WHAT YOU WILL DO -
Rewrite the listing below, replacing "Ankara" with "İzmir" and leaving every other line unchanged.

DATA SUPPLIED -
###

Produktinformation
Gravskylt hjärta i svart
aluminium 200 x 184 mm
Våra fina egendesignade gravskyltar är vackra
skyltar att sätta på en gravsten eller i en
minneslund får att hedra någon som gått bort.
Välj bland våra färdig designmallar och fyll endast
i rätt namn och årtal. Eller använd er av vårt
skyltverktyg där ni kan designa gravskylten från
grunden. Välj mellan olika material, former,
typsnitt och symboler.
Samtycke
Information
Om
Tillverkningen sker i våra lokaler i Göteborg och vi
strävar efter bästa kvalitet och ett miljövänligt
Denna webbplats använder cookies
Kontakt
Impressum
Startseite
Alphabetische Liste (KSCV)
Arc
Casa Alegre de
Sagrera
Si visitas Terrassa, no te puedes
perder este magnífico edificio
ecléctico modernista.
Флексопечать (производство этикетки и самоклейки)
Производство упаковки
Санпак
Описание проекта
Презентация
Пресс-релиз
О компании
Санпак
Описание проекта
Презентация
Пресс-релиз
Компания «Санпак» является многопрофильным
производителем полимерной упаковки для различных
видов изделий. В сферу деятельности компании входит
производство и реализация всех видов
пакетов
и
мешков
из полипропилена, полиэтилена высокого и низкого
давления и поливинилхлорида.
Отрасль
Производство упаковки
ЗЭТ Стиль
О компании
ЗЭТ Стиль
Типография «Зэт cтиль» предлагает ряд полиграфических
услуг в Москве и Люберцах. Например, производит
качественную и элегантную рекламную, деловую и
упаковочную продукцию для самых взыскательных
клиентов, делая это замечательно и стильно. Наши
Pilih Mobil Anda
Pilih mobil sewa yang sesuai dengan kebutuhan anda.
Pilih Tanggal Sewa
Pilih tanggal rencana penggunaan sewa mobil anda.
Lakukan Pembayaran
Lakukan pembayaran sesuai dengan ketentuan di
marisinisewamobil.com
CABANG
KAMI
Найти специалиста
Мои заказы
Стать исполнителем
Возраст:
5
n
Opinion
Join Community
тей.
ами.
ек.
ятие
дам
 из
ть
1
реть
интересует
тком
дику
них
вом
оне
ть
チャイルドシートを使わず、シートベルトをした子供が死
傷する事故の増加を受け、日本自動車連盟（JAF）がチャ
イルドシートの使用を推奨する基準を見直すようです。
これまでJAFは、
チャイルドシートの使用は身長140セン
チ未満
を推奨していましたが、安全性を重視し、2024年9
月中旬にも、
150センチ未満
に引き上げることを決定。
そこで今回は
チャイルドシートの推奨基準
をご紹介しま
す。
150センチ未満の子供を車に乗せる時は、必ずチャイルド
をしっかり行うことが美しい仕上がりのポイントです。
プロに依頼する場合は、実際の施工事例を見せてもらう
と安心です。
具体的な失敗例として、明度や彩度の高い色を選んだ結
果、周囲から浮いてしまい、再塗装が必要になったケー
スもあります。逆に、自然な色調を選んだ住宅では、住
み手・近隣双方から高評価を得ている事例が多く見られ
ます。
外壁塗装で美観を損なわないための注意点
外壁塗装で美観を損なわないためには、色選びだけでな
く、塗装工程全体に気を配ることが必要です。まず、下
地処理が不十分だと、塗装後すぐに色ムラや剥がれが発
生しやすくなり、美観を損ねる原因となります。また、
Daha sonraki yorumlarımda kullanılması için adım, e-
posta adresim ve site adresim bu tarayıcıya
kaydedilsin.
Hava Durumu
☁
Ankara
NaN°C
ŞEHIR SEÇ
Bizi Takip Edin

###

RESULT FOR THIS TASK -
Produktinformation
Gravskylt hjärta i svart
aluminium 200 x 184 mm
Våra fina egendesignade gravskyltar är vackra
skyltar att sätta på en gravsten eller i en
minneslund får att hedra någon som gått bort.
Välj bland våra färdig designmallar och fyll endast
i rätt namn och årtal. Eller använd er av vårt
skyltverktyg där ni kan designa gravskylten från
grunden. Välj mellan olika material, former,
typsnitt och symboler.
Samtycke
Information
Om
Tillverkningen sker i våra lokaler i Göteborg och vi
strävar efter bästa kvalitet och ett miljövänligt
Denna webbplats använder cookies
Kontakt
Impressum
Startseite
Alphabetische Liste (KSCV)
Arc
Casa Alegre de
Sagrera
Si visitas Terrassa, no te puedes
perder este magnífico edificio
ecléctico modernista.
Флексопечать (производство этикетки и самоклейки)
Производство упаковки
Санпак
Описание проекта
Презентация
Пресс-релиз
О компании
Санпак
Описание проекта
Презентация
Пресс-релиз
Компания «Санпак» является многопрофильным
производителем полимерной упаковки для различных
видов изделий. В сферу деятельности компании входит
производство и реализация всех видов
пакетов
и
мешков
из полипропилена, полиэтилена высокого и низкого
давления и поливинилхлорида.
Отрасль
Производство упаковки
ЗЭТ Стиль
О компании
ЗЭТ Стиль
Типография «Зэт cтиль» предлагает ряд полиграфических
услуг в Москве и Люберцах. Например, производит
качественную и элегантную рекламную, деловую и
упаковочную продукцию для самых взыскательных
клиентов, делая это замечательно и стильно. Наши
Pilih Mobil Anda
Pilih mobil sewa yang sesuai dengan kebutuhan anda.
Pilih Tanggal Sewa
Pilih tanggal rencana penggunaan sewa mobil anda.
Lakukan Pembayaran
Lakukan pembayaran sesuai dengan ketentuan di
marisinisewamobil.com
CABANG
KAMI
Найти специалиста
Мои заказы
Стать исполнителем
Возраст:
5
n
Opinion
Join Community
тей.
ами.
ек.
ятие
дам
 из
ть
1
реть
интересует
тком
дику
них
вом
оне
ть
チャイルドシートを使わず、シートベルトをした子供が死
傷する事故の増加を受け、日本自動車連盟（JAF）がチャ
イルドシートの使用を推奨する基準を見直すようです。
これまでJAFは、
チャイルドシートの使用は身長140セン
チ未満
を推奨していましたが、安全性を重視し、2024年9
月中旬にも、
150センチ未満
に引き上げることを決定。
そこで今回は
チャイルドシートの推奨基準
をご紹介しま
す。
150センチ未満の子供を車に乗せる時は、必ずチャイルド
をしっかり行うことが美しい仕上がりのポイントです。
プロに依頼する場合は、実際の施工事例を見せてもらう
と安心です。
具体的な失敗例として、明度や彩度の高い色を選んだ結
果、周囲から浮いてしまい、再塗装が必要になったケー
スもあります。逆に、自然な色調を選んだ住宅では、住
み手・近隣双方から高評価を得ている事例が多く見られ
ます。
外壁塗装で美観を損なわないための注意点
外壁塗装で美観を損なわないためには、色選びだけでな
く、塗装工程全体に気を配ることが必要です。まず、下
地処理が不十分だと、塗装後すぐに色ムラや剥がれが発
生しやすくなり、美観を損ねる原因となります。また、
Daha sonraki yorumlarımda kullanılması için adım, e-
posta adresim ve site adresim bu tarayıcıya
kaydedilsin.
Hava Durumu
☁
İzmir
NaN°C
ŞEHIR SEÇ
Bizi Takip Edin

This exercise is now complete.